‘Misbah could have hit a straight six than going for a fancy scoop’: Former all-rounder recalls 2007 T20 World Cup final
Mahmood, who never played T20 international in his career, felt Misbah Ul Haq could have perhaps prevented playing the scoop shot in the final of the T20 World Cup against India, the last Pakistan wicket to fall.Updated: Aug 02, 2020 10:49 IST
Former Pakistan all-rounder Azhar Mahmood has claimed that India were focussed on ODIs and Tests and that the team wasn’t too interested in T20 cricket before the inaugural T20 World Cup. Mahmood, who last played for Pakistan in March of 2007, a few months before the World Cup in South Africa, reckons the win opened the gates for T20 cricket in India, eventually paving the way for the T20 phenomena, the IPL.
“India were not keen [playing T20s] before the T20 World Cup. They were concentrating more on Test match cricket and one-day cricket.
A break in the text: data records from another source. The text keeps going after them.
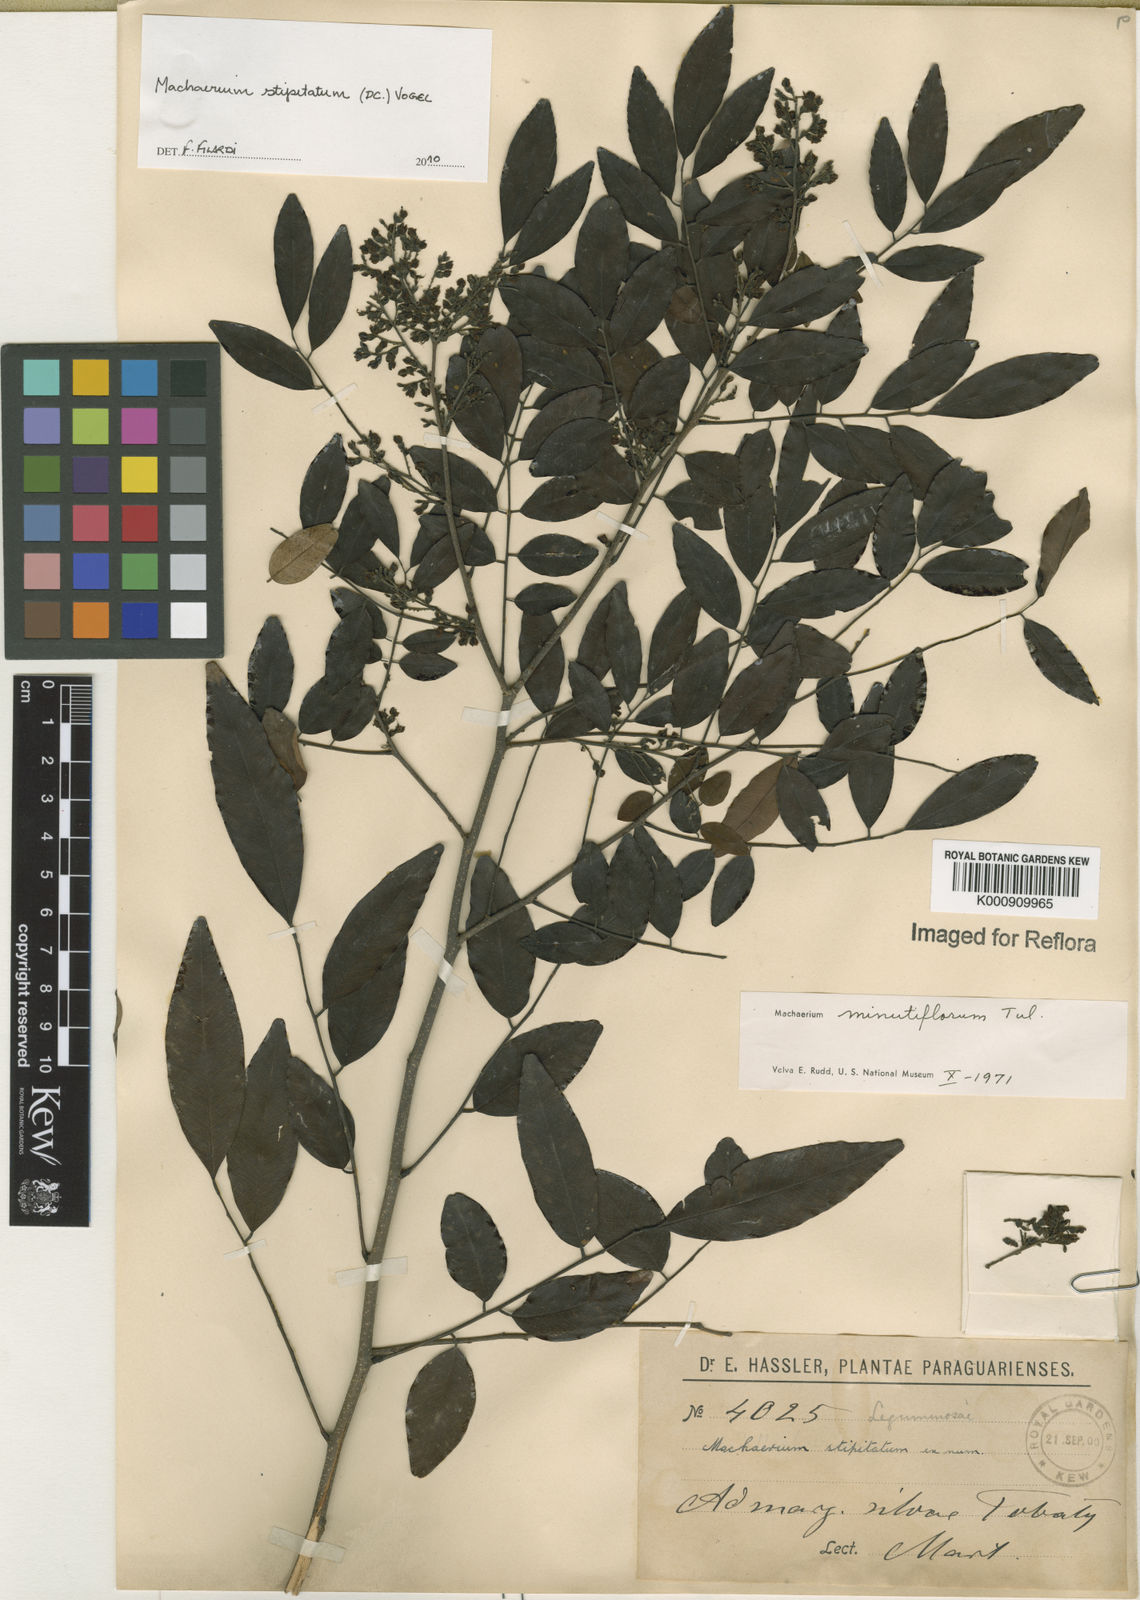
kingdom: Plantae
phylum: Tracheophyta
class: Magnoliopsida
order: Fabales
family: Fabaceae
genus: Machaerium
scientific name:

It was a massive boost for Indian cricket to win the T20 World Cup, which eventually led to the birth of IPL. It was great to see,” Mahmood said on Wisden’s The Greatest Rivalry podcast.
Mahmood, who never played T20 international in his career, felt Misbah Ul Haq could have perhaps prevented playing the scoop shot in the final, the last Pakistan wicket to fall. With 13 needed off the final over, Misbah struck a six off the second ball of the over from Joginder Sharma to bring the target down to six off four. Off the third ball, Misbah went for a cheeky scoop, which he did not time well and the ball landed down S Sreesanth’s throat.
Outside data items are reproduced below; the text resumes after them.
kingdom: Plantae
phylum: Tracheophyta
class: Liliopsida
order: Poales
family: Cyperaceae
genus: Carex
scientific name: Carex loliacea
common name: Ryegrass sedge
“Unfortunately, Pakistan was on the losing side. Misbah Ul Haq was playing so well but in the end, he tried to play that scoop shot. He could have hit a straight six off Joginder Sharma but he tried to go with a fancy scoop. I jumped on my sofa, when I saw, but then when the catch was taken, I was like ‘what’s happening’,” Mahmood added.
However, more than anything else, Mahmood feels the biggest takeaway from India winning the T20 World Cup was the rise of MS Dhoni as captain of the Indian team. Appointed skipper of a young T20 World Cup team, Dhoni succeeded Rahul Dravid as India’s limited-overs captain the same year before taking charge of the Test team following Anil Kumble’s retirement.
In a captaincy career that spanned 10 years, Dhoni led India to the 2011 World Cup win and the 2013 Champions Trophy title along with taking India to the No. 1 ICC rankings in Tests.
“It was a great game of cricket, especially for Indian cricket. It was the birth of a great leader in Indian cricket - MS Dhoni. He changed the mindset and a lot of things in Indian cricket, for which he deserves credit,” Mahmood said.